Rabbi Miller teaches us the importance of maintaining your personal composure even in challenging circumstances. He reminds us weekly (as we need to remind ourselves daily) we are created "tzelem Elokim," in the image of Hashem. We can act according to the holiness of the soul. Because of this, we have a tremendous ability to bear insults, to compose ourselves and maintain our composure, as well as our dignity.
Hashem gave us this ability to maintain a sense of composure, even in those difficult circumstances. This doesn't mean that we have to accept slanderous comments. We have the right to stand up for our own personal integrity and set the record straight, but not by fighting fire with fire. To respond emotionally, only causes more harm. The goal is to set the record straight by becoming separate from our emotions and defend ourselves without losing our composure. It is possible! Because we are all created in the image of Hashem, we have the ability to behave like our Forefathers (and Mothers) and to have tremendous patience and conduct ourselves as "tzelem Elokim."
Now the task is how to make this applicable to our lives. Hashem gives us many opportunities to practice it daily. The avoda helps us to manage our situations in all our inter-personal relationships with composure and dignity, as we strive to improve our character traits. The process of improving one's character traits builds up confidence within us to know that we can manage these difficult challenges with poise. We have the ability to keep our composure and as we do so, we will gain so much in our middot (character traits). We can stay on track as we move through the process which leads us to a life filled with harmony and peace.
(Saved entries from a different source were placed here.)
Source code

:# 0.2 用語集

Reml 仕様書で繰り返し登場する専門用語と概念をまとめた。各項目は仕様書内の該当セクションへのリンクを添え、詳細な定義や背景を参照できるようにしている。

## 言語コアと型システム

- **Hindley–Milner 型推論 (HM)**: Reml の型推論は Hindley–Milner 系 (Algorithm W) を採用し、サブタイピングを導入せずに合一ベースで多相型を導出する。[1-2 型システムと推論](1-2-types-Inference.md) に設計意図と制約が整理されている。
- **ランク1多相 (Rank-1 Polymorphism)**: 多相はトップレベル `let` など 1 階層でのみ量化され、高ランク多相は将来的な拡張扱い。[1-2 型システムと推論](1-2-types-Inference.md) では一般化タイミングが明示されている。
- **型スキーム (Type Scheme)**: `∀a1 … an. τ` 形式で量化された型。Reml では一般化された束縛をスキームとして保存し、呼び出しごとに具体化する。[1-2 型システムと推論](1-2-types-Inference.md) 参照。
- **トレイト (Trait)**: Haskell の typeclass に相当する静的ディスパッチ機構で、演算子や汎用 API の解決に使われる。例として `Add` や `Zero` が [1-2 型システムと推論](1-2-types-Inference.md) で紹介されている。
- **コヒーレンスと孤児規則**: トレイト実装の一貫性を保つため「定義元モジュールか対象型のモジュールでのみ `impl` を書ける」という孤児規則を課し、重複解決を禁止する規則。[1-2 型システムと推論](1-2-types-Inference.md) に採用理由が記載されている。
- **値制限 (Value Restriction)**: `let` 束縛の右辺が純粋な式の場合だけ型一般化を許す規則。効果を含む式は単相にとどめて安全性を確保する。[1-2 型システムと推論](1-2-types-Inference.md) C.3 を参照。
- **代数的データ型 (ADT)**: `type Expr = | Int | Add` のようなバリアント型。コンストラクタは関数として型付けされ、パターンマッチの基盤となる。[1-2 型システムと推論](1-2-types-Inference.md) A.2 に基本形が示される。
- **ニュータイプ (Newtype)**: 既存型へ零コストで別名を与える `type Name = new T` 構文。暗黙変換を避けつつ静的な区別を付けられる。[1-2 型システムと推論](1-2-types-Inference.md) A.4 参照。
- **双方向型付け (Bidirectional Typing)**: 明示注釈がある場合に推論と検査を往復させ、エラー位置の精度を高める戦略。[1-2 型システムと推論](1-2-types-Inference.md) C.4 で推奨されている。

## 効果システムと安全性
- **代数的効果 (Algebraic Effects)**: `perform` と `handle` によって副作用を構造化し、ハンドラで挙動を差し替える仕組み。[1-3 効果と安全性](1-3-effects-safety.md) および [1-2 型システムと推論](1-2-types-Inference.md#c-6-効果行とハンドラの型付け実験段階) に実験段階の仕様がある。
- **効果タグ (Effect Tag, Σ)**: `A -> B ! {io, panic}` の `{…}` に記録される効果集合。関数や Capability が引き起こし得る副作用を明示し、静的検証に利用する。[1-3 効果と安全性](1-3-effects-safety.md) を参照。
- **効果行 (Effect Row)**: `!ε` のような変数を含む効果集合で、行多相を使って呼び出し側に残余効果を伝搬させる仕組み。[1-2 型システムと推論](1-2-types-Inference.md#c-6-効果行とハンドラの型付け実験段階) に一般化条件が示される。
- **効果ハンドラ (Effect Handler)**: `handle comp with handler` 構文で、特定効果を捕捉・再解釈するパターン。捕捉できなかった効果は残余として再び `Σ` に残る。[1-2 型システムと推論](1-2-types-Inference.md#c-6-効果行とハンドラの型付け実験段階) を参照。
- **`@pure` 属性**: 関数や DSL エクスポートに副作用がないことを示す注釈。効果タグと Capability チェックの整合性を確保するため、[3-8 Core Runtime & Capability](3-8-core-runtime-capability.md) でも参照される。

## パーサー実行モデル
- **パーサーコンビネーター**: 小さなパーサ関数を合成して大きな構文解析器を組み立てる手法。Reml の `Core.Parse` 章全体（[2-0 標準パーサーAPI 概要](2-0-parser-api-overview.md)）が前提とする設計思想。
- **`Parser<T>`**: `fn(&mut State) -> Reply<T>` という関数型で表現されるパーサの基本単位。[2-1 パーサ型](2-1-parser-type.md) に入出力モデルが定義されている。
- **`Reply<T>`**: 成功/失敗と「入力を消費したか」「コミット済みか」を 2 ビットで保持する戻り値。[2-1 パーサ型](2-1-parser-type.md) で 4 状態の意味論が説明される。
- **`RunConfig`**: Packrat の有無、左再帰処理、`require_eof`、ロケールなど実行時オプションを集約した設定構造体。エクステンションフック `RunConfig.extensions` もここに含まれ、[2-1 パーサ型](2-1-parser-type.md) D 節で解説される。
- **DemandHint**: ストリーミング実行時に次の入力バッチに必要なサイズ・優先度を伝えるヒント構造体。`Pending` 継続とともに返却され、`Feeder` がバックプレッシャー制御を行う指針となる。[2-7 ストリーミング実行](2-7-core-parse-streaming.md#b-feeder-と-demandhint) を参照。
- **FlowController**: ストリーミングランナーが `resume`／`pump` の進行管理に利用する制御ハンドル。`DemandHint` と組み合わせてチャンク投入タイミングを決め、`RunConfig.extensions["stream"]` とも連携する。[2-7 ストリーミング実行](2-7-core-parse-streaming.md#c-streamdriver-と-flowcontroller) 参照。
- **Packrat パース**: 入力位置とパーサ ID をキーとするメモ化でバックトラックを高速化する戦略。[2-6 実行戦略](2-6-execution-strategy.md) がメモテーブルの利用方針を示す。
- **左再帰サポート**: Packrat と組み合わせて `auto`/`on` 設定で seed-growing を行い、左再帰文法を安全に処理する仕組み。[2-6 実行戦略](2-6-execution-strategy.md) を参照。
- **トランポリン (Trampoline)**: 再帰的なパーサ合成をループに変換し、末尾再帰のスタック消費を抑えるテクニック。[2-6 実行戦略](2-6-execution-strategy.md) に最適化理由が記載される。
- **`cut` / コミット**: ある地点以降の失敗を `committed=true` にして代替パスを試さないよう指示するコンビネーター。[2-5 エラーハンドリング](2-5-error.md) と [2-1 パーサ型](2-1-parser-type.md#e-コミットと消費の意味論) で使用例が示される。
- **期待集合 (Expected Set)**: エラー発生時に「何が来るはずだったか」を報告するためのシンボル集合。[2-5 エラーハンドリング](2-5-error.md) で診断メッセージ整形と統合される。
We realize our our inner powers- we all possess the strength and ability to remain calm when challenged. When we do so, we maintain our composure, our strength and our personal dignity.
Loss of control shows in our facial expression, our tone of voice or our body language. We often don't realize how much emotion we show through our physical reactions. Some vaad members have even reported that they have even been accused of yelling at someone through a text message or an email!!! Sadly, we have become experts at communicating our negative emotions very clearly, losing our own dignity along the way.
To prevent ourselves from losing control, we must be aware of:
1) knowing when to PAUSE
2) the thought process that keeps us on the right track to maintaining our composure
3) realizing that we have ability to correct the situation (if we did not manage it according
to our "tzelem Elokim")
The avoda for the week is to practice envisioning the strength of Yaakov and how he maintained his composure. We can practice this by:
1) starting to control your tone of voice
2) to control the level of excitement
3) to control the volume when we speak
4) to be aware of your facial expresssion
5) to have a calm, neutral reply when challenged
When you do, you will gain tremendously.
May we follow Yaakov's path and always be gentle and patient, even if we are treated unfairly.
Remember, in order to have poise- you must first learn to pause.
May we all be blessed with happiness, success and serenity for our efforts.